▶ _EXERCISE DETAILS_: Extend the forum thread about members living in Morelos state, starting right after the final sentence shown.

▶ _EXCERPTED PASSAGE_:
# any members new or old living in morelos state?



## daniv (Nov 15, 2007)

hi there its dani here and i live in yautepec in morelos state and was wondering if there are actually any members here living in this state i live in here.
please get back to me thanks.
hugs from;
dani.


----------



## synthia (Apr 18, 2007)

Welcome to the forum! How long have you been in Mexico, and where are you from originally.


----------



## DUTCH (Mar 19, 2009)

*Make your life easier*



daniv said:


> hi there its dani here and i live in yautepec in morelos state and was wondering if there are actually any members here living in this state i live in here.
> please get back to me thanks.
> hugs from;
> dani.


Hi Dani, I hope you have find your way in Morelos, and I am sorry you felt so frustated with your entrepeneur adventure. My advice to all of you traying to start a business in Mexico is, don´t rush. 

-First you have to get to know how things work here, and what works in Morelos, does not mean it works in Merida, there are cultural differences also. 

-If you have a limited money for investment, set a goal acording with your investment capacity. start in small scale and let the business grow by itself.

-Do not pretend to spend all your money on the business, keep a financial cushion to lived while the business is developing, consider at least a year time frame. if your business survives the first year you have a better chance to succes.

▶ _DATA BLOCK_:
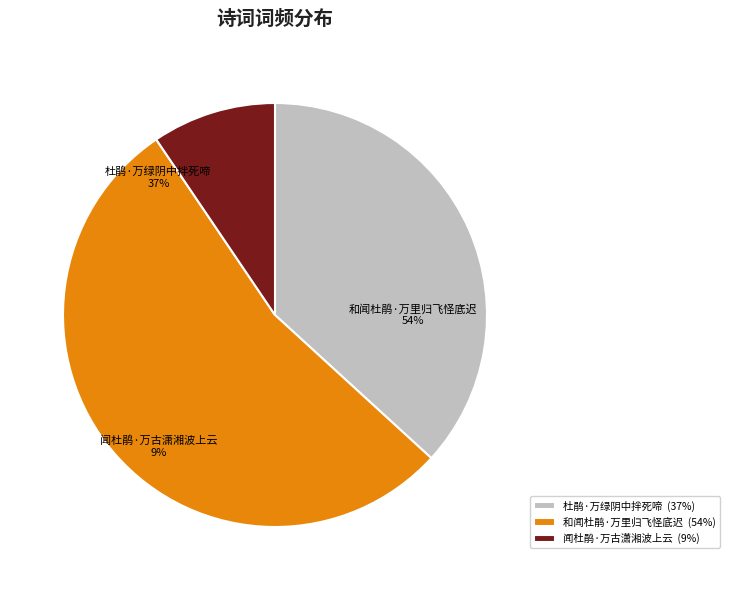

What percentage is NOT represented by 和闻杜鹃·万里归飞怪底迟?

46.3%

▶ _RESULT OF THIS TASK_:
-If you have a trade, proffesion, skill, or hobby, USED your professional experience is 50% of the business, explore the posibilities on starting something related with.

-If don´t then my advise is to ¨shop¨around for business that are for ¨sell¨, ¨traspasos¨ is how they called. find something already stablish, make sure theres is no tricks behind and cut a deal. Once you are in charge, give the business a new face lift, and your personal touch. that will give customers a fresh signal, and encourage them to rediscover your service.

We own a shop (Clothing Boutique ) in Merida, since 2007, and now we are starting a second business. We have 20 years of Business Consulting experience, but becomen a entrepeneur is a different story.

We wish you all a great success.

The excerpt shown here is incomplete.